Original Dataframe: Brand Location Year 0 Tesla CA 2019 1 Tesla CA 2018 2 Tesla NY 2020 3 Ford MA 2019 4 Ford CA 2019 Selected column: 0 CA 1 CA 2 NY 3 MA 4 CA Name: Location, dtype: object
Example for method 4
The following uses iloc[:,column_number]
to select a column.
Note that, column numbers in iloc[]
start with zero for the first column. Thus, 1 actually refers to the second column.
import pandas as pd
# Create a dataframe
car_data = {'Brand': ['Tesla', 'Tesla','Tesla','Ford','Ford'],
'Location': ['CA', 'CA','NY','MA','CA'],
'Year':['2019','2018','2020','2019','2019']}
car_data=pd.DataFrame(data=car_data)
#print out the original dataframe
print('Original Dataframe: \n', car_data)

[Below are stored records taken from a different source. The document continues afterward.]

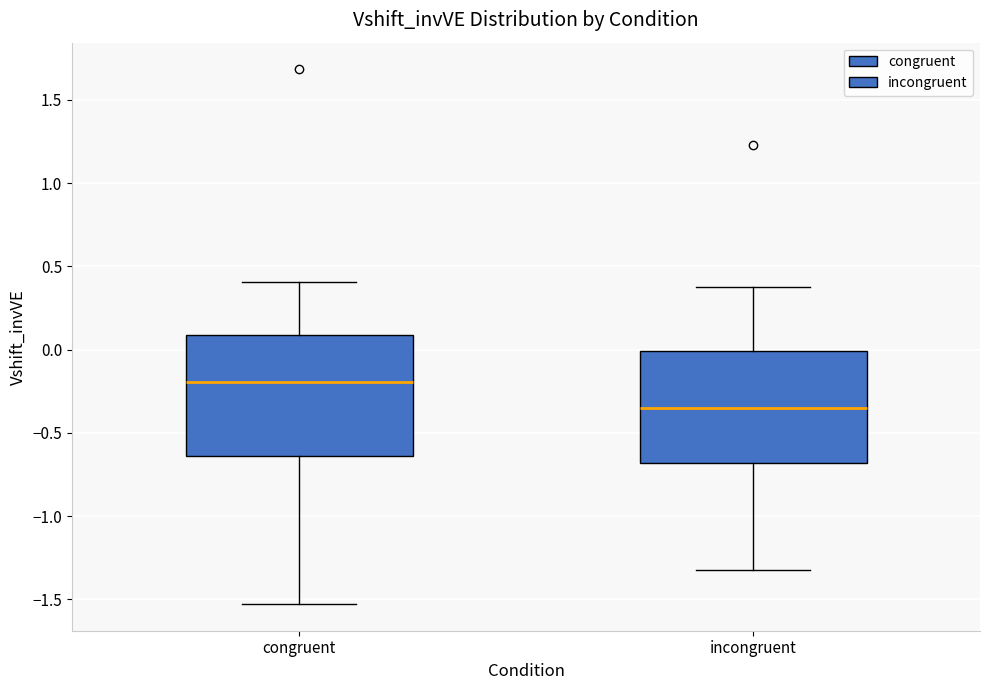

Reading left to right, transcribe this box plot: for each box, give where its median line is, the range the box spans, and where its two whiskers end, as read against the y-axis. The values are not printed on the chart, so give them approximately, as read against the axis.

congruent: median -0.20, box -0.65 to 0.10, whiskers -1.55 to 0.40
incongruent: median -0.35, box -0.70 to 0.00, whiskers -1.30 to 0.40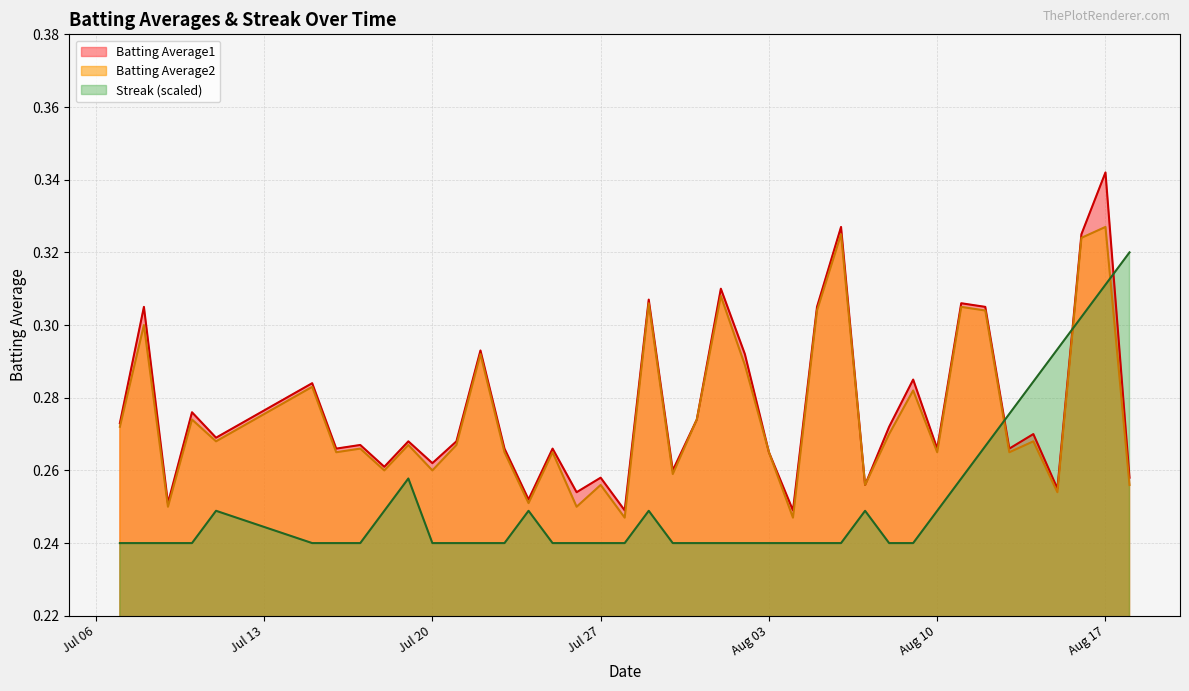

What are all the series names shown in the legend?

Batting Average1, Batting Average2, Streak (scaled)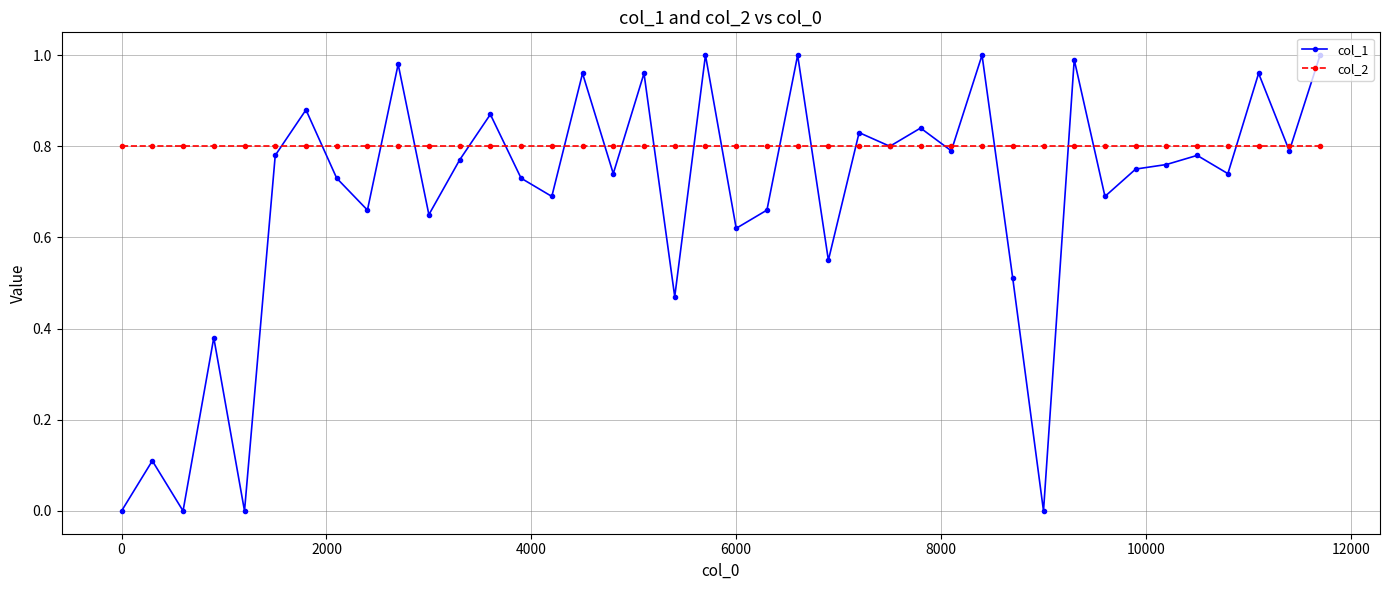

Which series has the largest range (max minus min)?

col_1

# subset a column using iloc[]
selected_column=car_data.iloc[:,1]
# print out the selected column
print('Selected column: \n', selected_column)
The following shows the original dataframe and the selected column using the iloc[]
method.
Original Dataframe: Brand Location Year 0 Tesla CA 2019 1 Tesla CA 2018 2 Tesla NY 2020 3 Ford MA 2019 4 Ford CA 2019 Selected column: 0 CA 1 CA 2 NY 3 MA 4 CA Name: Location, dtype: object
Side Note:
- .loc[ ] uses the labels of rows and columns and returns Series or DataFrames.
- .iloc[ ] uses the zero-based indices of rows and columns and returns Series or DataFrames.